# Pinching question?



## ray jay (Jun 28, 2009)

Hi Guy and Gals, I have some Indica plants growing outside. There 3' tall right now. I pinched them, will this keep the from growing any higher? If not how big does a Indica plant usually get to be? Thanks in advance.


----------



## phatpharmer (Jun 28, 2009)

By pinching do you mean just bruising the stem by "pinching it" or do you mean topping where you cut the top right off? The reason I ask is in my neck of the woods pinching is the same as topping! But I no some people consider them 2 different things! I think either way you'll stop vertical growth until the plant recovers and then you'd have to repeat the process!
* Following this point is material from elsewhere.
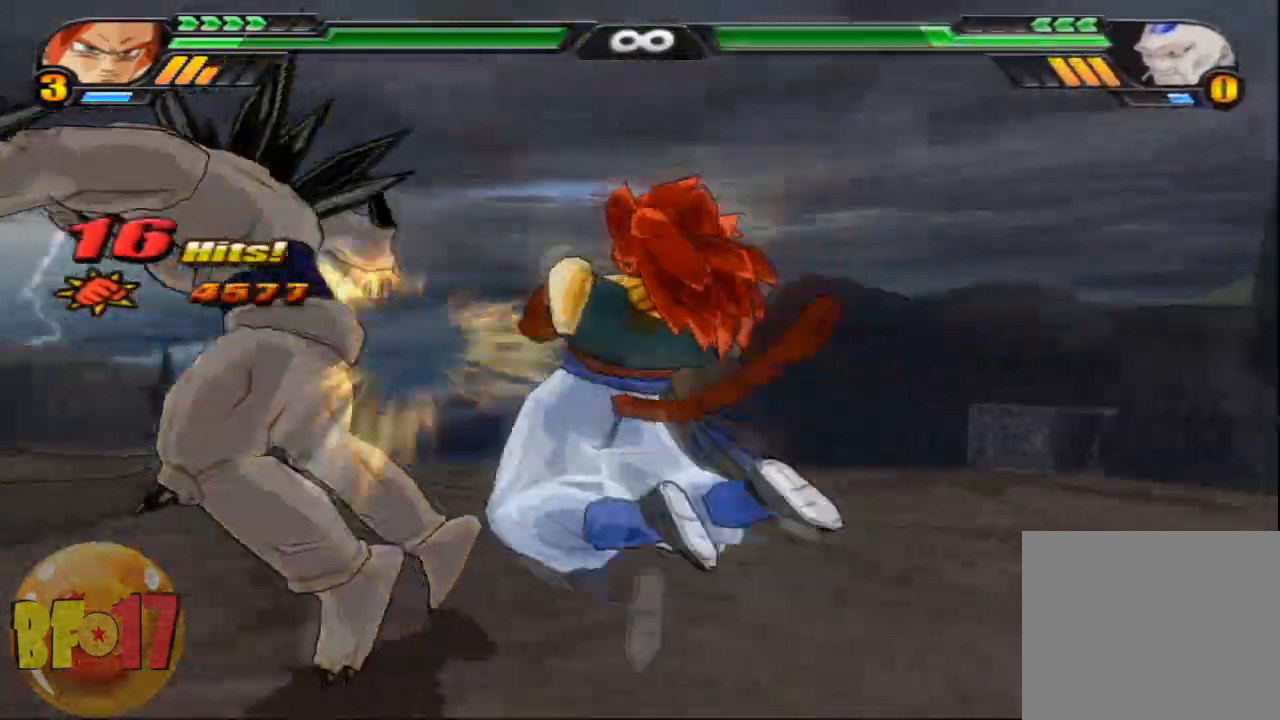
{"buttons": ["SQUARE"], "left_stick": "center", "right_stick": "center", "events": [[66, "SQUARE", "up"], [133, "SQUARE", "down"], [267, "SQUARE", "up"], [333, "SQUARE", "down"], [433, "SQUARE", "up"], [500, "SQUARE", "down"]]}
                                   Phatpharmer


----------



## jmansweed (Jun 28, 2009)

Most indicas are relatively short. Pinching or topping the plant will slow initial growth immedeatly but will stress the plant some and can postpone finishing time. This practice is popular however and tends to force the plant to move growth hormones into the branches of the plant creating a bushier structure. If your strain contains any sativa blended into it very well could get large on you depending on it's growth stage. I've found topping and pinching earlier typically have better results. Good luck.


----------



## Terminal Head Clearance (Jun 28, 2009)

Pinching off the top of any marijuana plant sativa or indica will cause it to be shorter and branch out.

Height and size depends on:

1. breed
2. how long you veg
3. size of container

I like mine around 2 to 3 feet but I have learned I can make them grow as high or low as I want them.

Sativas grow 6 to 10 feet easy in closet.. Yes .. trust me. I know this.. learning curve involved.

Outside in say um..  Australia?  they can grow larger than most residential buildings... hugh


sorry, can't be more specific.


----------



## 4u2sm0ke (Jun 29, 2009)

ray jay said:
			
		

> Hi Guy and Gals, I have some Indica plants growing outside. There 3' tall right now. I pinched them, will this keep the from growing any higher? If not how big does a Indica plant usually get to be? Thanks in advance.


 


Yes it will if ya just pinched the top...I like to pinch hard and snap the stalk  this slows down the highth  for a bit  but  she starts growing again..but  now has about  6 colas..i can pinch again if choose...and by doing this does not have an affect on finishing time..for whoever up there said that..sorry....as for the hieght   one can grow way to many variables..I have both  in garden  one over 7 feet..and another snapped neck at 7 feet..but woulda been 9-10  feet by now...good luck  take care and be safe


----------



## leafminer (Jun 29, 2009)

If it is a pure indica it is not likely to get much bigger.


----------



## meds4me (Jun 29, 2009)

4u2sm0ke said:
			
		

> Yes it will if ya just pinched the top...I like to pinch hard and snap the stalk this slows down the highth for a bit but she starts growing again..but now has about 6 colas.
> 
> This can also be accomplished by cutting the fan leaves at every other node side ( every other week or so) which will still the plant to gain hieght but more importantly get more "node" or bud sites.
> 
> ...


 


Hope yopu all can read in between the lines as it were.


----------



## thedonofchronic (Jun 29, 2009)

yeah indicas are the tight-noded cannabis race i suppose
they do everything shorter pretty much, even the stretch they
do when 12/12 is applied isnt as drastic :stoned:
i :heart: indica


----------



## ray jay (Jun 30, 2009)

Hi guys here is a pic of some of the girls.


----------



## OGKushman (Jul 18, 2009)

Terminal Head Clearance said:
			
		

> Pinching off the top of any marijuana plant sativa or indica will cause it to be shorter and branch out.
> 
> Height and size depends on:
> 
> ...


good info


----------



## 4u2sm0ke (Jul 19, 2009)

Nice looking Ladies ....*ray jay*


:bong:  how did the pinch go?


----------



## ray jay (Jul 19, 2009)

hay guys thanks for the feed back. Pinching went fine still tied them down, getting to tall for my area.But there still doing well. Ray Jay


----------



## AlbinoDanko12GA (Jul 28, 2009)

ya those are getting big, soon enough they might be over the fence if you dont get to topping ha ha 

those are real nice though, i hope that neighbor in the back is cool with it


----------



## D3 (Aug 1, 2009)

I hope the odor is not a problem with neighbors so close.


----------